Sciencemadness Discussion Board

Interchanging THF with Acetone ?

organosurf - 4-3-2014 at 08:16

In a certain reaction to reduce a primary alkyl halide to its alkane, Zinc, aqueous NH4Cl in THF at room temp are employed. THF does not form any complexes or intermediates in the reaction.
THF is a polar nonprotic solvent; so is acetone ( apart from their dielectric constants, acetone is regarded comparatively as a weak acid due to its methylene group, etc ).
For the above reaction, can acetone be substituted for THF ?
How about using Isopropyl alcohol ( IPA ) that is used as a proton donor in some organic reductions ?
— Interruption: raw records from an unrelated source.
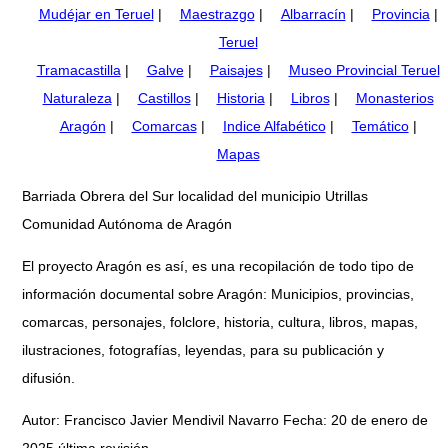
Mudéjar en Teruel
|
Maestrazgo
|
Albarracín
|
Provincia
|
Teruel
Tramacastilla
|
Galve
|
Paisajes
|
Museo Provincial Teruel
Naturaleza
|
Castillos
|
Historia
|
Libros
|
Monasterios
Aragón
|
Comarcas
|
Indice Alfabético
|
Temático
|
Mapas
Barriada Obrera del Sur localidad del municipio Utrillas
Comunidad Autónoma de Aragón
El proyecto Aragón es así, es una recopilación de todo tipo de
información documental sobre Aragón: Municipios, provincias,
comarcas, personajes, folclore, historia, cultura, libros, mapas,
ilustraciones, fotografías, leyendas, para su publicación y
difusión.
Autor: Francisco Javier Mendivil Navarro Fecha: 20 de enero de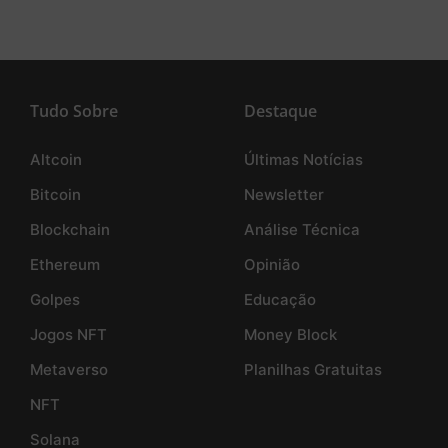
Tudo Sobre
Destaque
Altcoin
Últimas Notícias
Bitcoin
Newsletter
Blockchain
Análise Técnica
Ethereum
Opinião
Golpes
Educação
Jogos NFT
Money Block
Metaverso
Planilhas Gratuitas
NFT
Solana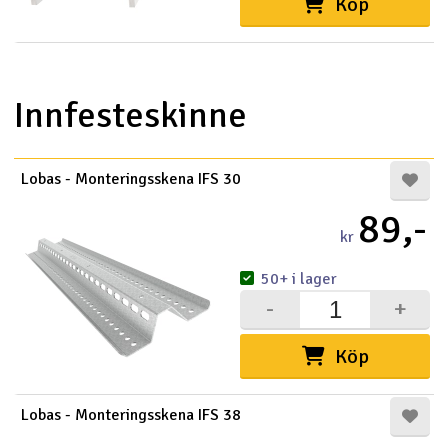
Köp
Innfesteskinne
Lobas - Monteringsskena IFS 30
89,-
kr
50+ i lager
-
+
Köp
Lobas - Monteringsskena IFS 38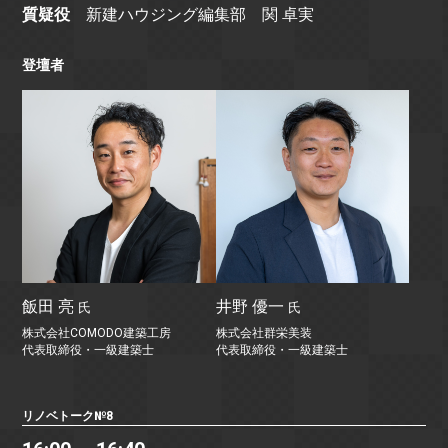
質疑役
新建ハウジング編集部 関 卓実
登壇者
飯田 亮
井野 優一
氏
氏
株式会社COMODO建築工房
株式会社群栄美装
代表取締役・一級建築士
代表取締役・一級建築士
リノベトーク№8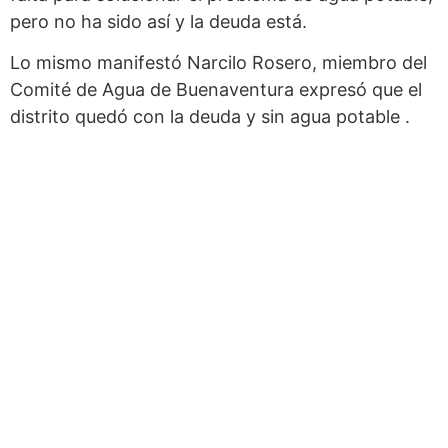
pero no ha sido así y la deuda está.
Lo mismo manifestó Narcilo Rosero, miembro del
Comité de Agua de Buenaventura expresó que el
distrito quedó con la deuda y sin agua potable .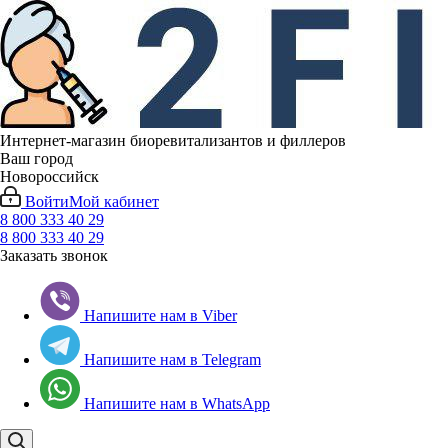
Интернет-магазин биоревитализантов и филлеров
Ваш город
Новороссийск
Войти
Мой кабинет
8 800 333 40 29
8 800 333 40 29
Заказать звонок
Напишите нам в Viber
Напишите нам в Telegram
Напишите нам в WhatsApp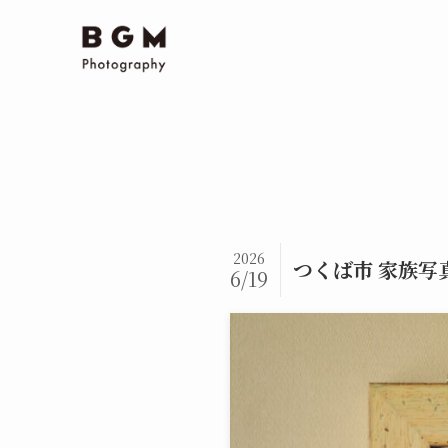
2026
つくば市 家族写
6/19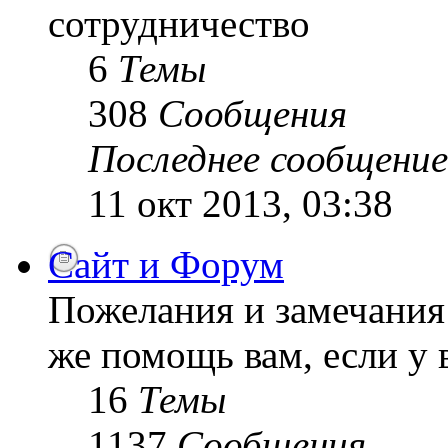
сотрудничество
6
Темы
308
Сообщения
Последнее сообщение
11 окт 2013, 03:38
Сайт и Форум
Пожелания и замечания 
же помощь вам, если у 
16
Темы
1137
Сообщения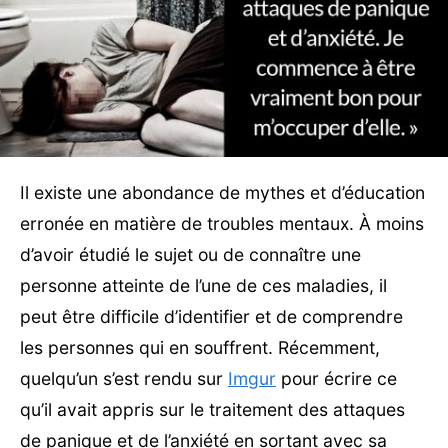
Il existe une abondance de mythes et d’éducation
erronée en matière de troubles mentaux. À moins
d’avoir étudié le sujet ou de connaître une
personne atteinte de l’une de ces maladies, il
peut être difficile d’identifier et de comprendre
les personnes qui en souffrent. Récemment,
quelqu’un s’est rendu sur
Imgur
pour écrire ce
qu’il avait appris sur le traitement des attaques
de panique et de l’anxiété en sortant avec sa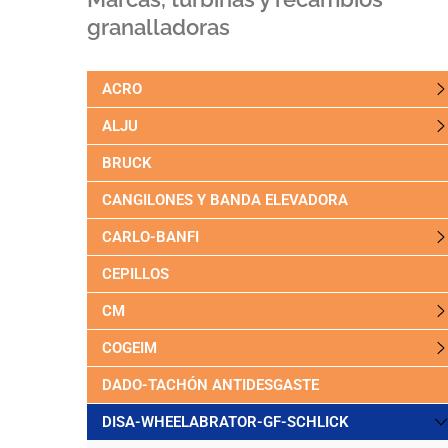
granalladoras
ACRO
ALJU
BRUCK
CANGILONES Y BANDA ELEVADORA
CARLO-BANFI
CEPILLOS
CM
COGEIM
DADO-TACHÓN ANTIDESGASTE
DISA-WHEELABRATOR-GF-SCHLICK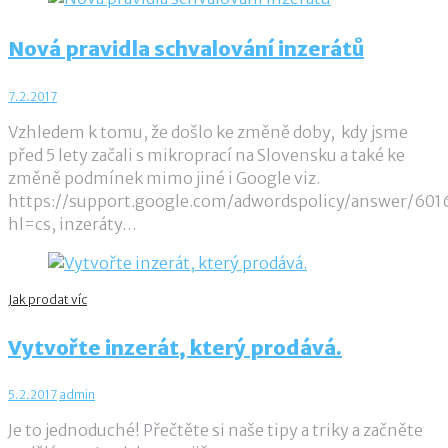
Nová pravidla schvalování inzerátů
7.2.2017
Vzhledem k tomu, že došlo ke změně doby, kdy jsme
před 5 lety začali s mikroprací na Slovensku a také ke
změně podmínek mimo jiné i Google viz.
https://support.google.com/adwordspolicy/answer/601
hl=cs, inzeráty…
Jak prodat víc
Vytvořte inzerát, který prodává.
5.2.2017
admin
Je to jednoduché! Přečtěte si naše tipy a triky a začněte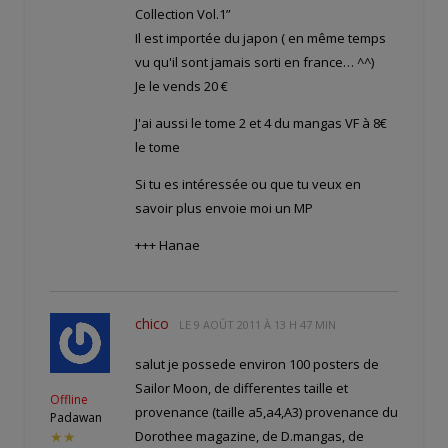
Collection Vol.1”
Il est importée du japon ( en même temps
vu qu'il sont jamais sorti en france… ^^)
Je le vends 20 €
J'ai aussi le tome 2 et 4 du mangas VF à 8€
le tome
Si tu es intéressée ou que tu veux en
savoir plus envoie moi un MP
+++ Hanae
chico
LE
9 AOÛT 2011 À 13 H 47 MIN
salut je possede environ 100 posters de
Sailor Moon, de differentes taille et
Offline
provenance (taille a5,a4,A3) provenance du
Padawan
Dorothee magazine, de D.mangas, de
★★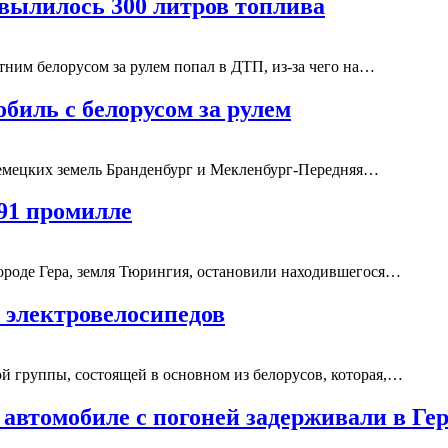
вылилось 300 литров топлива
тним белорусом за рулем попал в ДТП, из-за чего на…
биль с белорусом за рулем
немецких земель Бранденбург и Мекленбург-Передняя…
,91 промилле
ороде Гера, земля Тюрингия, остановили находившегося…
 электровелосипедов
й группы, состоящей в основном из белорусов, которая,…
 автомобиле с погоней задерживали в Ге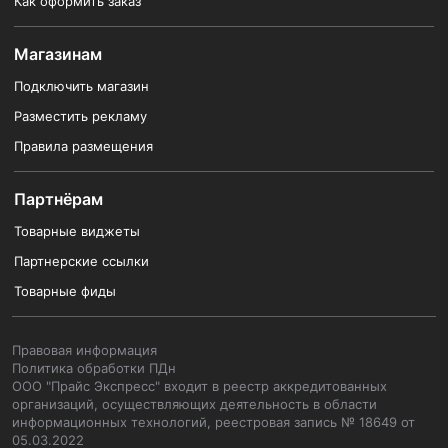
Как оформить заказ
Магазинам
Подключить магазин
Разместить рекламу
Правила размещения
Партнёрам
Товарные виджеты
Партнерские ссылки
Товарные фиды
Правовая информация
Политика обработки ПДн
ООО "Прайс Экспресс" входит в реестр аккредитованных
организаций, осуществляющих деятельность в области
информационных технологий, реестровая запись № 18649 от
05.03.2022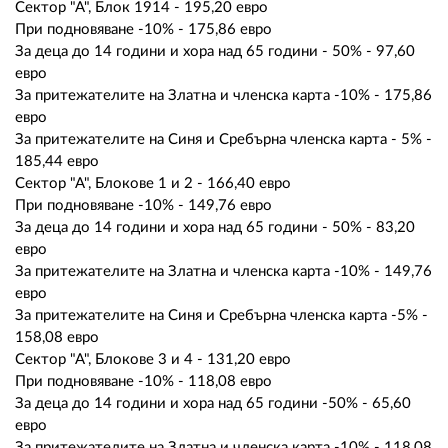
Сектор "А", Блок 1914 - 195,20 евро
При подновяване -10% - 175,86 евро
За деца до 14 години и хора над 65 години - 50% - 97,60
евро
За притежателите на Златна и членска карта -10% - 175,86
евро
За притежателите на Синя и Сребърна членска карта - 5% -
185,44 евро
Сектор "А", Блокове 1 и 2 - 166,40 евро
При подновяване -10% - 149,76 евро
За деца до 14 години и хора над 65 години - 50% - 83,20
евро
За притежателите на Златна и членска карта -10% - 149,76
евро
За притежателите на Синя и Сребърна членска карта -5% -
158,08 евро
Сектор "А", Блокове 3 и 4 - 131,20 евро
При подновяване -10% - 118,08 евро
За деца до 14 години и хора над 65 години -50% - 65,60
евро
За притежателите на Златна и членска карта -10% - 118,08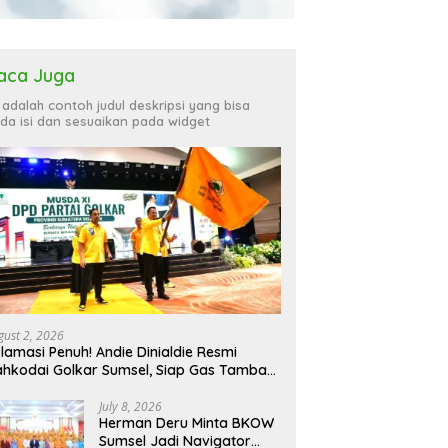
aca Juga
i adalah contoh judul deskripsi yang bisa
da isi dan sesuaikan pada widget
gust 2, 2026
lamasi Penuh! Andie Dinialdie Resmi
hkodai Golkar Sumsel, Siap Gas Tambah
rsi
July 8, 2026
Herman Deru Minta BKOW
Sumsel Jadi Navigator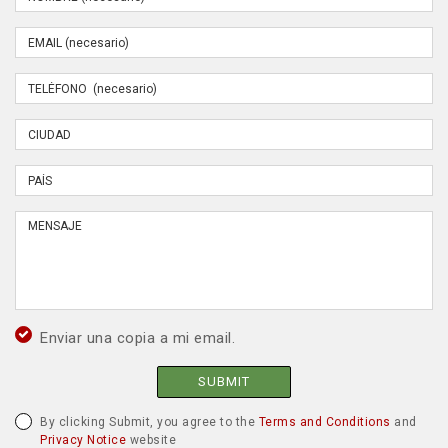
Enviar una copia a mi email.
SUBMIT
By clicking Submit, you agree to the
Terms and Conditions
and
Privacy Notice
website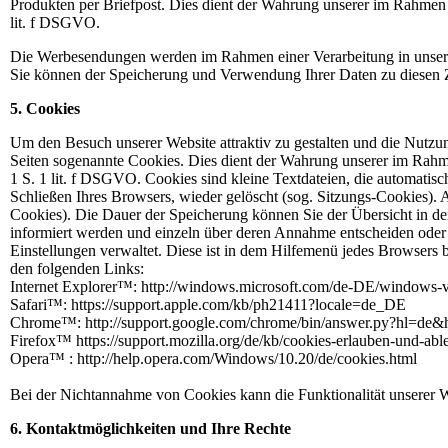
Produkten per Briefpost. Dies dient der Wahrung unserer im Rahmen
lit. f DSGVO.
Die Werbesendungen werden im Rahmen einer Verarbeitung in unserem 
Sie können der Speicherung und Verwendung Ihrer Daten zu diesen Z
5. Cookies
Um den Besuch unserer Website attraktiv zu gestalten und die Nutz
Seiten sogenannte Cookies. Dies dient der Wahrung unserer im Rahme
1 S. 1 lit. f DSGVO. Cookies sind kleine Textdateien, die automati
Schließen Ihres Browsers, wieder gelöscht (sog. Sitzungs-Cookies).
Cookies). Die Dauer der Speicherung können Sie der Übersicht in de
informiert werden und einzeln über deren Annahme entscheiden oder d
Einstellungen verwaltet. Diese ist in dem Hilfemenü jedes Browsers b
den folgenden Links:
Internet Explorer™: http://windows.microsoft.com/de-DE/windows-v
Safari™: https://support.apple.com/kb/ph21411?locale=de_DE
Chrome™: http://support.google.com/chrome/bin/answer.py?hl=d
Firefox™ https://support.mozilla.org/de/kb/cookies-erlauben-und-ab
Opera™ : http://help.opera.com/Windows/10.20/de/cookies.html
Bei der Nichtannahme von Cookies kann die Funktionalität unserer W
6. Kontaktmöglichkeiten und Ihre Rechte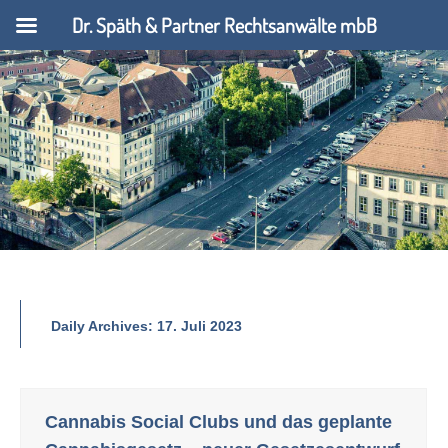
Dr. Späth & Partner Rechtsanwälte mbB
Daily Archives:
17. Juli 2023
Cannabis Social Clubs und das geplante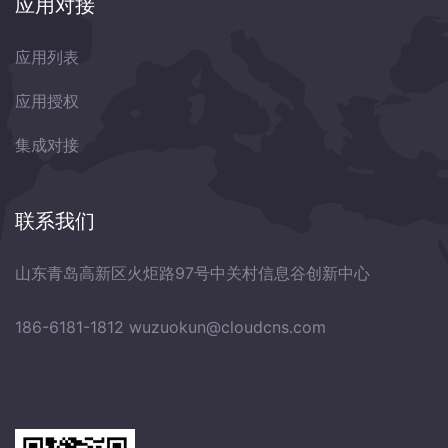
应用对接
应用列表
应用授权
集成对接
联系我们
山东青岛高新区火炬路97号中关村信息谷创新中心
186-6181-1812
wuzuokun@cloudcns.com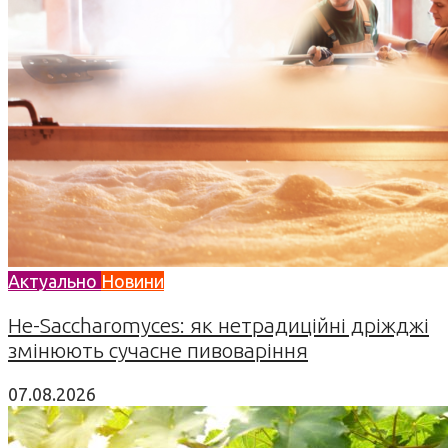
Актуально
Новини
Не-Saccharomyces: як нетрадиційні дріжджі
змінюють сучасне пивоваріння
07.08.2026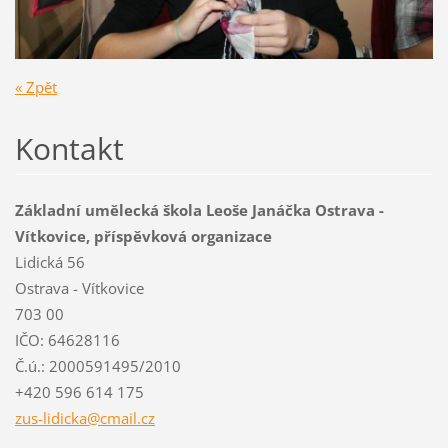
« Zpět
Kontakt
Základní umělecká škola Leoše Janáčka Ostrava -
Vítkovice, příspěvková organizace
Lidická 56
Ostrava - Vítkovice
703 00
IČO: 64628116
Č.ú.: 2000591495/2010
+420 596 614 175
zus-lidi
cka@cmai
l.cz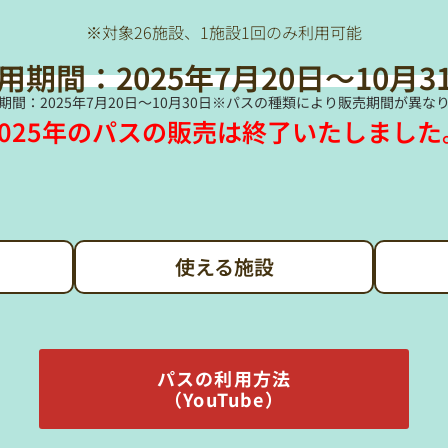
※対象26施設、1施設1回のみ利用可能
用期間：
2025年7月20日〜10月3
期間：2025年7月20日〜10月30日※パスの種類により販売期間が異な
2025年のパスの販売は終了いたしました
使える施設
パスの利用方法
（YouTube）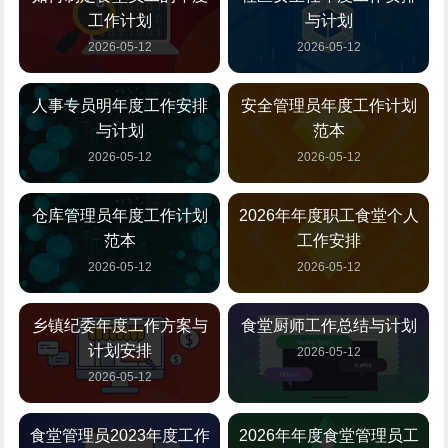
工作计划
与计划
2026-05-12
2026-05-12
人事专员明年度工作安排
安全管理员年度工作计划
与计划
范本
2026-05-12
2026-05-12
仓库管理员年度工作计划
2026年年度职工食堂个人
范本
工作安排
2026-05-12
2026-05-12
乡镇纪委年度工作方案与
食堂厨师工作总结与计划
计划安排
2026-05-12
2026-05-12
食堂管理员2023年度工作
2026年年度食堂管理员工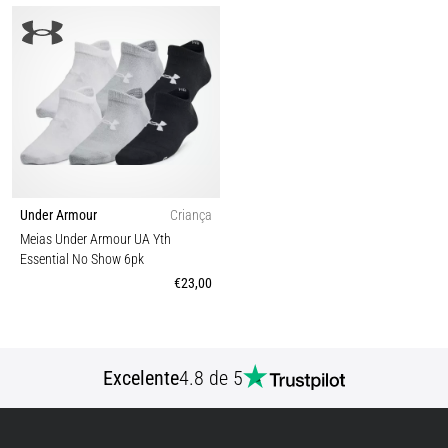
Under Armour
Criança
Meias Under Armour UA Yth
Essential No Show 6pk
€23,00
Excelente
4.8 de 5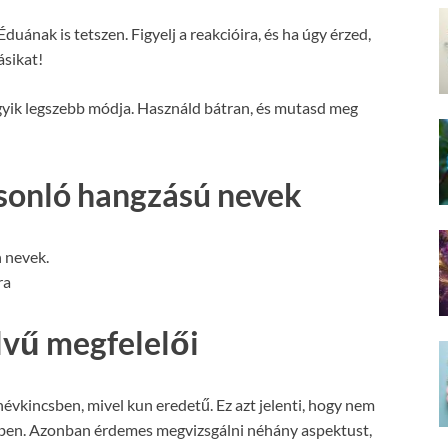
duának is tetszen. Figyelj a reakcióira, és ha úgy érzed,
ásikat!
egyik legszebb módja. Használd bátran, és mutasd meg
sonló hangzású nevek
 nevek.
ra
lvű megfelelői
névkincsben, mivel kun eredetű. Ez azt jelenti, hogy nem
kben. Azonban érdemes megvizsgálni néhány aspektust,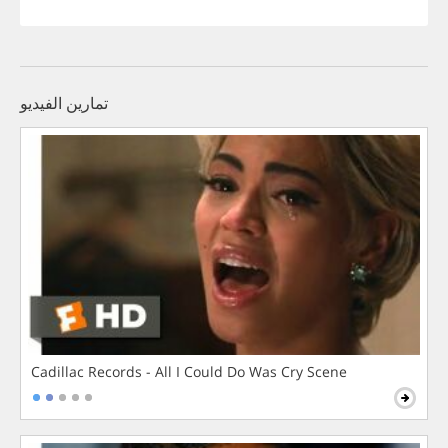
تمارين الفيديو
Cadillac Records - All I Could Do Was Cry Scene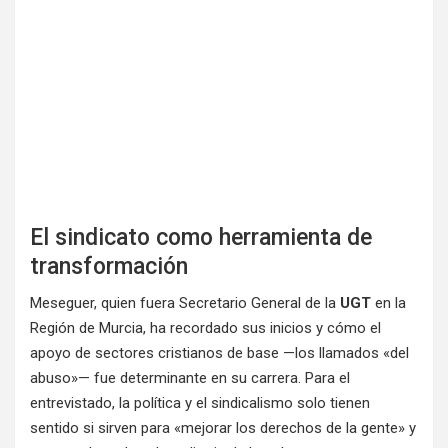
El sindicato como herramienta de
transformación
Meseguer, quien fuera Secretario General de la
UGT
en la
Región de Murcia, ha recordado sus inicios y cómo el
apoyo de sectores cristianos de base —los llamados «del
abuso»— fue determinante en su carrera. Para el
entrevistado, la política y el sindicalismo solo tienen
sentido si sirven para «mejorar los derechos de la gente» y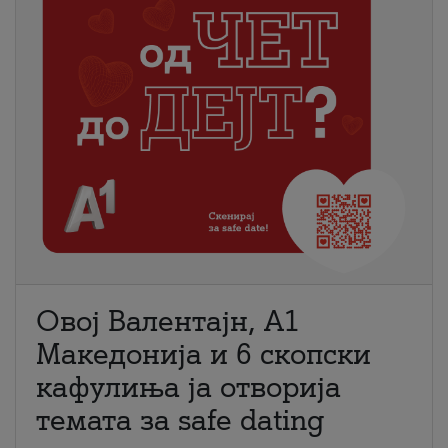
Овој Валентајн, A1
Македонија и 6 скопски
кафулиња ја отворија
темата за safe dating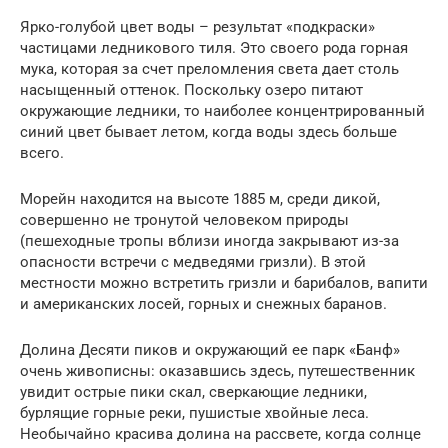
Ярко-голубой цвет воды – результат «подкраски»
частицами ледникового тиля. Это своего рода горная
мука, которая за счет преломления света дает столь
насыщенный оттенок. Поскольку озеро питают
окружающие ледники, то наиболее концентрированный
синий цвет бывает летом, когда воды здесь больше
всего.
Морейн находится на высоте 1885 м, среди дикой,
совершенно не тронутой человеком природы
(пешеходные тропы вблизи иногда закрывают из-за
опасности встречи с медведями гризли). В этой
местности можно встретить гризли и барибалов, вапити
и американских лосей, горных и снежных баранов.
Долина Десяти пиков и окружающий ее парк «Банф»
очень живописны: оказавшись здесь, путешественник
увидит острые пики скал, сверкающие ледники,
бурлящие горные реки, пушистые хвойные леса.
Необычайно красива долина на рассвете, когда солнце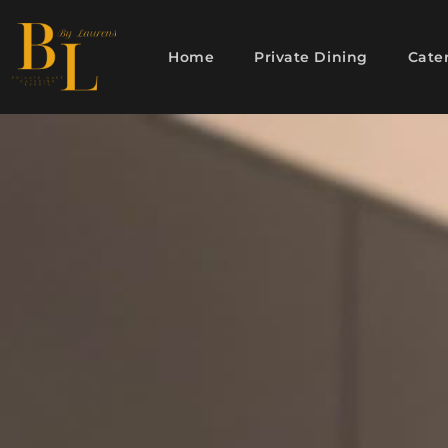
Home
Private Dining
Cate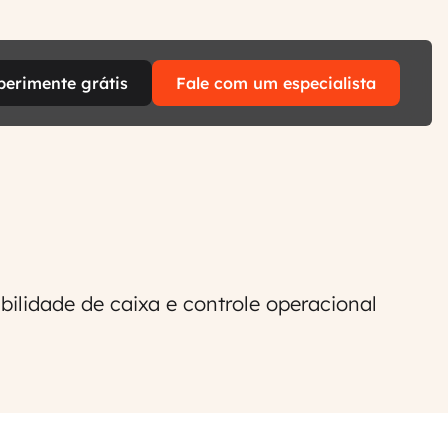
perimente grátis
Fale com um especialista
bilidade de caixa e controle operacional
Metacelsus - 5-3-2014 at 08:15

Disclaimer: Speculation

The acetone's carbonyl may be reduced instead of your substrate. Isopropanol might work.

chemrox - 5-3-2014 at 18:23

Or ether (diethyl) is a lot like THF

mnick12 - 5-3-2014 at 21:44

The problem is THF's oxygen is highly coordinating, making THF a pretty good ligand. Ether is acceptable as a replacement in some scenarios, but the bp is lower and has poorer solvating power. Although none of this may matter, depending on the reaction.

Acetone might work, but it is a ketone so it may be reduced along with your halide.